“Classic lines” of those domestic violence

  Q: My husband has frequent domestic violence, and often says: “My dad beats my mother like this. What happened to my slapping you?” “I didn’t want to hit you at all. You forced me to do it.” When I want to leave, he will also say: “Wife, you can’t leave me, I only have you.” What should I do?
  A: Seeing your description and lamenting for you, I can’t help feeling emotion. What the domestic tyrant said is too typical. I wonder if he came out of the script.
  The first sentence, “This is how my father beat my mother,” reveals the origins of domestic violence, which psychologists have long discovered. Many people’s domestic violence behavior patterns are derived from the influence of native families. There are several psychological mechanisms involved:
  one is imitation. This is easier to understand. When I saw my father beating someone, I also imitated it.
  The second is approval. This is more complicated. In a family, if the father strongly dominates and has domestic violence, and the mother is dependent on the other for various reasons, and is completely unable to resist or even obey, such as the abuser and the abuser just match, then they are Harmonious, although it may be morbidly harmonious to outsiders. But the children who have lived in it since childhood have no idea that there are other better ways of getting along. He either recognizes his father out of worship of the strong, or because he is also a victim of beatings, he will identify with his father for the survival instinct and fear of survival. At the same time, both can be both.
  The third is internalization. The result of imitation and identification must be the image of the internalized domestic violence person, making him an abuser from the inside out.
  The second sentence “I didn’t want to hit you at all, you forced me to do it”. It shirks the responsibility of hitting others and attribute it to others. It is his mistakes that have forced him to do it. Making excuses for his atrocities is to deny or admit that he is wrong and defends against morals. Many times, for domestic violence, such a defense is so strong that even he himself is convinced, that is to say, he really believes that he was forced to do something.
  The third sentence “Wife you can’t leave me, I only have you”, contains complex content.
  1. There are real and realistic pleading parts. Due to the deep-rooted abuse pattern of domestic abusers, he is actually very difficult to establish true equality and friendly relationships with people. The best case is to barely wear a social mask, for example, some appearances are handsome white-collar workers or professors. , But most of his heart is lonely, angry, and hostile.
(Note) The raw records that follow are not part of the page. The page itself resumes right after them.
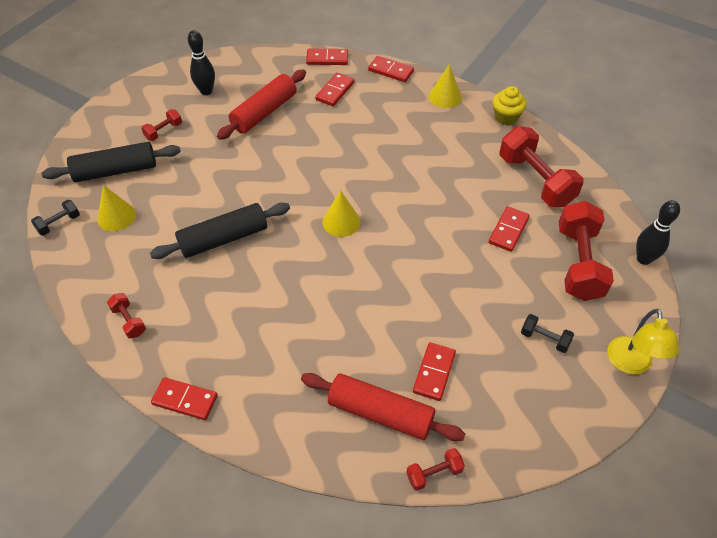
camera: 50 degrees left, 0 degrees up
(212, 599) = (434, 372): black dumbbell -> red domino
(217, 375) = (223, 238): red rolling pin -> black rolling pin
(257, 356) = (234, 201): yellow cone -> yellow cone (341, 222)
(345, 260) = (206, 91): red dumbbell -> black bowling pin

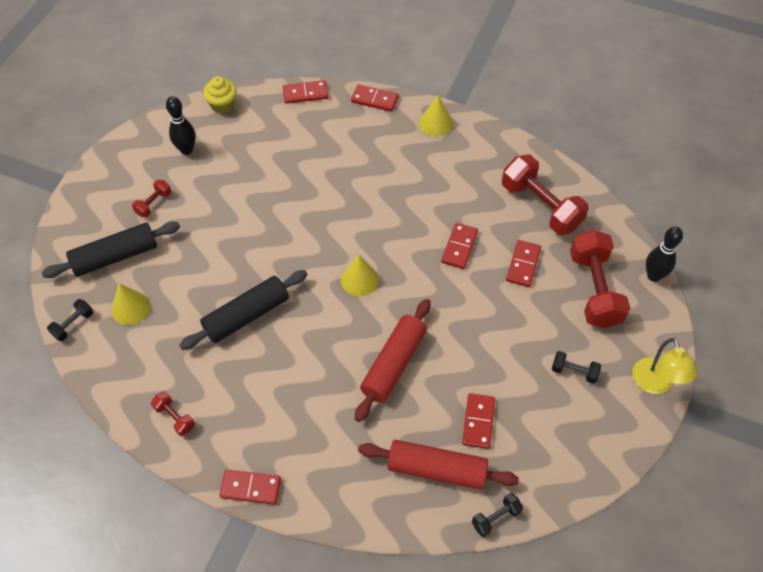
camera: 10 degrees left, 5 degrees up
(264, 112) = (254, 167): red rolling pin -> red rolling pin (394, 364)
(335, 91) = (322, 132): red domino -> red domino (459, 247)
(434, 473) = (495, 518): red dumbbell -> black dumbbell
(506, 117) = (501, 139): yellow cupcake -> yellow cupcake (222, 105)

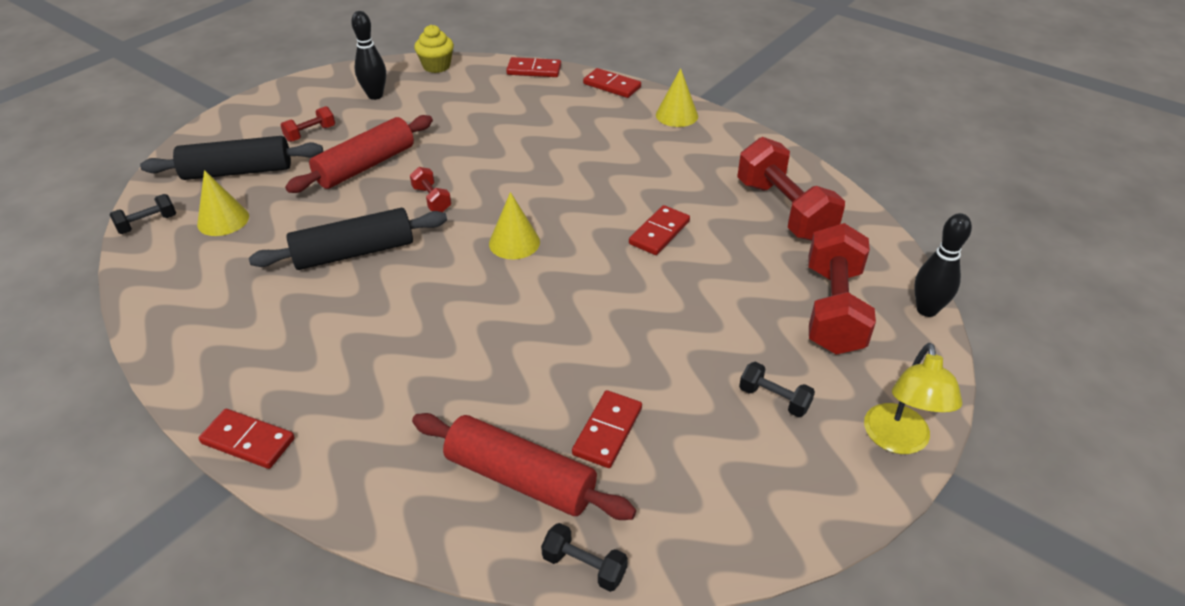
camera: 15 degrees right, 15 degrees down
(175, 417) = (202, 339): red dumbbell -> red dumbbell (432, 199)
(394, 364) = (516, 339): red rolling pin -> red rolling pin (366, 166)
(495, 518) = (584, 566): black dumbbell -> black dumbbell turned 45 degrees clockwise
(523, 264) = (739, 265): red domino -> none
So he said that “only you” is indeed the truth, maybe it will make you feel compassionate and reluctant.
  2. Control. Almost all domestic violence people will control the victims in various forms: physical control, such as not allowing them to go out of the house, and no contact with outsiders; psychological, spiritual control, such as derogation and cursing each other. Including his aforementioned pleading also has control meaning. Although he may be true only for you, he still serves the control goal of “you can’t leave me”.
  3. Dependence. Domestic abusers usually think of themselves as strong and do not realize their dependence, but the fact is that the abuser must rely on the victim to some extent to exist. Of course, this dependent object is not the only one. If the consciousness leaves, the abuser will immediately look for the next victim. That is to say, the person he really depends on is not necessarily you, but the identity of your beating. In addition, domestic abusers, like your husband, are likely to be beaten as a child. They have a victim in their heart and there is also a need for dependence.
  The above deeply analyzes the causes, characteristics and internal psychology of domestic violence, I hope you can draw a similar conclusion after reading: 1. A person with a clear domestic violence behavior pattern, if he still grows up in a family with a history of domestic violence Native families, then you have to add points in assessing their severity and stubbornness. 2. Because they attribute domestic violence to others, in their belief system, the fault lies with others, such as your husband, so they basically have no ability to reflect, be aware, and naturally have no desire to change and grow, so don’t be right There is too much hope for their change. 3. You have to think about it carefully. If he does not change or the probability of change is low, does his plea mean anything to you? Or if it is a small probability, are you still willing to work harder for it? 4. Either way, you must know that you need to be prepared to leave in a comprehensive manner, both psychologically and materially.